The answer must be the lines from the one containing "X9843Y62992D02*" through the last line of the data below, copied exactly, with nothing else.
# # #
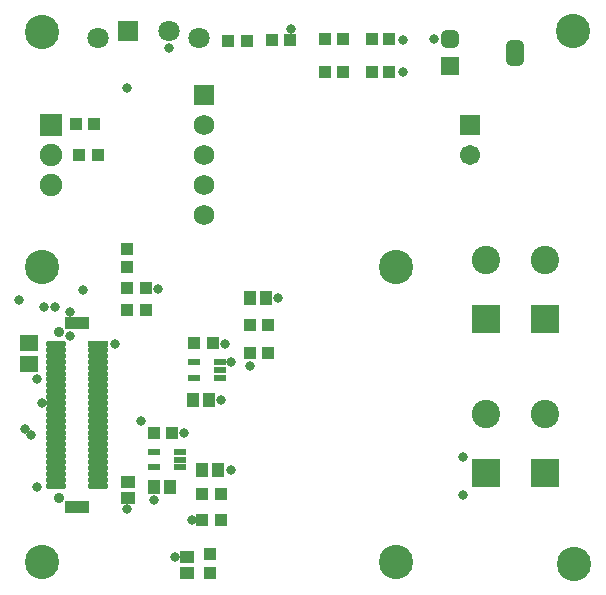
<source format=gts>
G04*
G04 #@! TF.GenerationSoftware,Altium Limited,Altium Designer,19.0.10 (269)*
G04*
G04 Layer_Color=8388736*
%FSLAX25Y25*%
%MOIN*%
G70*
G01*
G75*
%ADD29R,0.06312X0.05328*%
%ADD30R,0.03950X0.03950*%
%ADD31R,0.04147X0.04147*%
%ADD32R,0.05918X0.05918*%
G04:AMPARAMS|DCode=33|XSize=59.18mil|YSize=59.18mil|CornerRadius=16.8mil|HoleSize=0mil|Usage=FLASHONLY|Rotation=180.000|XOffset=0mil|YOffset=0mil|HoleType=Round|Shape=RoundedRectangle|*
%AMROUNDEDRECTD33*
21,1,0.05918,0.02559,0,0,180.0*
21,1,0.02559,0.05918,0,0,180.0*
1,1,0.03359,-0.01280,0.01280*
1,1,0.03359,0.01280,0.01280*
1,1,0.03359,0.01280,-0.01280*
1,1,0.03359,-0.01280,-0.01280*
%
%ADD33ROUNDEDRECTD33*%
G04:AMPARAMS|DCode=34|XSize=59.18mil|YSize=86.74mil|CornerRadius=16.8mil|HoleSize=0mil|Usage=FLASHONLY|Rotation=180.000|XOffset=0mil|YOffset=0mil|HoleType=Round|Shape=RoundedRectangle|*
%AMROUNDEDRECTD34*
21,1,0.05918,0.05315,0,0,180.0*
21,1,0.02559,0.08674,0,0,180.0*
1,1,0.03359,-0.01280,0.02657*
1,1,0.03359,0.01280,0.02657*
1,1,0.03359,0.01280,-0.02657*
1,1,0.03359,-0.01280,-0.02657*
%
%ADD34ROUNDEDRECTD34*%
%ADD35R,0.04147X0.04147*%
%ADD36R,0.04143X0.04537*%
%ADD37R,0.04537X0.04143*%
%ADD38R,0.04147X0.02178*%
%ADD39R,0.07887X0.03950*%
%ADD40R,0.07099X0.01981*%
%ADD41O,0.07099X0.01981*%
%ADD42R,0.06800X0.06800*%
%ADD43C,0.06800*%
%ADD44C,0.06706*%
%ADD45R,0.06706X0.06706*%
%ADD46R,0.07493X0.07493*%
%ADD47C,0.07493*%
%ADD48R,0.07099X0.07099*%
%ADD49C,0.07099*%
%ADD50C,0.11430*%
%ADD51R,0.09461X0.09461*%
%ADD52C,0.09461*%
%ADD53C,0.03556*%
%ADD54C,0.03162*%
D29*
X5812Y82855D02*
D03*
Y75965D02*
D03*
D30*
X119837Y184271D02*
D03*
X125743D02*
D03*
X119837Y173276D02*
D03*
X125743D02*
D03*
X92716Y183858D02*
D03*
X86811D02*
D03*
D31*
X27461Y155905D02*
D03*
X21358D02*
D03*
X28543Y145669D02*
D03*
X22441D02*
D03*
X110487Y173228D02*
D03*
X104385D02*
D03*
X110487Y184231D02*
D03*
X104385D02*
D03*
X78248Y183819D02*
D03*
X72146D02*
D03*
X44587Y101181D02*
D03*
X38484D02*
D03*
X44587Y94095D02*
D03*
X38484D02*
D03*
X85366Y79527D02*
D03*
X79264D02*
D03*
X69587Y24016D02*
D03*
X63484D02*
D03*
Y32677D02*
D03*
X69587D02*
D03*
X66831Y82972D02*
D03*
X60728D02*
D03*
X53445Y53150D02*
D03*
X47343D02*
D03*
X79232Y89173D02*
D03*
X85335D02*
D03*
D32*
X146063Y175197D02*
D03*
D33*
Y184252D02*
D03*
D34*
X167717Y179724D02*
D03*
D35*
X38386Y108366D02*
D03*
Y114469D02*
D03*
X66142Y6496D02*
D03*
Y12598D02*
D03*
D36*
X84579Y98031D02*
D03*
X79264D02*
D03*
X68799Y40551D02*
D03*
X63484D02*
D03*
X60335Y64173D02*
D03*
X65650D02*
D03*
X47343Y35039D02*
D03*
X52658D02*
D03*
D37*
X38583Y31299D02*
D03*
Y36614D02*
D03*
X58268Y6398D02*
D03*
Y11713D02*
D03*
D38*
X60630Y71457D02*
D03*
Y76575D02*
D03*
X69291D02*
D03*
Y74016D02*
D03*
Y71457D02*
D03*
X47244Y41535D02*
D03*
Y46654D02*
D03*
X55905D02*
D03*
Y44094D02*
D03*
Y41535D02*
D03*
D39*
X21654Y28346D02*
D03*
Y89764D02*
D03*
D40*
X28740Y82677D02*
D03*
D41*
Y80709D02*
D03*
Y78740D02*
D03*
Y76772D02*
D03*
Y74803D02*
D03*
Y72835D02*
D03*
Y70866D02*
D03*
Y68898D02*
D03*
Y66929D02*
D03*
Y64961D02*
D03*
Y62992D02*
D03*
Y61024D02*
D03*
Y59055D02*
D03*
Y57087D02*
D03*
Y55118D02*
D03*
Y53150D02*
D03*
Y51181D02*
D03*
Y49213D02*
D03*
Y47244D02*
D03*
Y45276D02*
D03*
Y43307D02*
D03*
Y41339D02*
D03*
Y39370D02*
D03*
Y37402D02*
D03*
Y35433D02*
D03*
X14567D02*
D03*
Y37402D02*
D03*
Y39370D02*
D03*
Y41339D02*
D03*
Y43307D02*
D03*
Y45276D02*
D03*
Y47244D02*
D03*
Y49213D02*
D03*
Y51181D02*
D03*
Y53150D02*
D03*
Y55118D02*
D03*
Y57087D02*
D03*
Y59055D02*
D03*
Y61024D02*
D03*
Y62992D02*
D03*
Y64961D02*
D03*
Y66929D02*
D03*
Y68898D02*
D03*
Y70866D02*
D03*
Y72835D02*
D03*
Y74803D02*
D03*
Y76772D02*
D03*
Y78740D02*
D03*
Y80709D02*
D03*
Y82677D02*
D03*
D42*
X64008Y165669D02*
D03*
D43*
Y155669D02*
D03*
Y145669D02*
D03*
Y135669D02*
D03*
Y125669D02*
D03*
D44*
X152756Y145669D02*
D03*
D45*
Y155669D02*
D03*
D46*
X12937D02*
D03*
D47*
Y145669D02*
D03*
Y135669D02*
D03*
D48*
X38583Y186987D02*
D03*
D49*
X52362D02*
D03*
X28740Y184507D02*
D03*
X62205D02*
D03*
D50*
X187402Y9449D02*
D03*
X187008Y187008D02*
D03*
X9843Y186614D02*
D03*
Y108268D02*
D03*
X127953D02*
D03*
Y9843D02*
D03*
X9843D02*
D03*
D51*
X177559Y90945D02*
D03*
X157874D02*
D03*
X177559Y39764D02*
D03*
X157874D02*
D03*
D52*
X177559Y110630D02*
D03*
X157874D02*
D03*
X177559Y59449D02*
D03*
X157874D02*
D03*
D53*
X15748Y31299D02*
D03*
Y86811D02*
D03*
D54*
X38189Y168110D02*
D03*
X23622Y100787D02*
D03*
X14173Y95079D02*
D03*
X10630Y94882D02*
D03*
X2387Y97319D02*
D03*
X8273Y35039D02*
D03*
X150394Y44882D02*
D03*
X8268Y70866D02*
D03*
X69685Y64173D02*
D03*
X19291Y93307D02*
D03*
Y85433D02*
D03*
X9843Y62992D02*
D03*
X4205Y54457D02*
D03*
X6299Y52362D02*
D03*
X42913Y57087D02*
D03*
X52362Y181496D02*
D03*
X48819Y101102D02*
D03*
X79264Y75197D02*
D03*
X70866Y82825D02*
D03*
X34252Y82677D02*
D03*
X38484Y27559D02*
D03*
X54331Y11713D02*
D03*
X72866Y40551D02*
D03*
X57480Y53051D02*
D03*
X130315Y173276D02*
D03*
X140581Y184261D02*
D03*
X130315Y184133D02*
D03*
X92913Y187795D02*
D03*
X47244Y30512D02*
D03*
X59842Y24016D02*
D03*
X88583Y98032D02*
D03*
X72835Y76575D02*
D03*
X150394Y32283D02*
D03*
M02*

</source>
# # #
REPLY:
X9843Y62992D02*
D03*
X4205Y54457D02*
D03*
X6299Y52362D02*
D03*
X42913Y57087D02*
D03*
X52362Y181496D02*
D03*
X48819Y101102D02*
D03*
X79264Y75197D02*
D03*
X70866Y82825D02*
D03*
X34252Y82677D02*
D03*
X38484Y27559D02*
D03*
X54331Y11713D02*
D03*
X72866Y40551D02*
D03*
X57480Y53051D02*
D03*
X130315Y173276D02*
D03*
X140581Y184261D02*
D03*
X130315Y184133D02*
D03*
X92913Y187795D02*
D03*
X47244Y30512D02*
D03*
X59842Y24016D02*
D03*
X88583Y98032D02*
D03*
X72835Y76575D02*
D03*
X150394Y32283D02*
D03*
M02*

</source>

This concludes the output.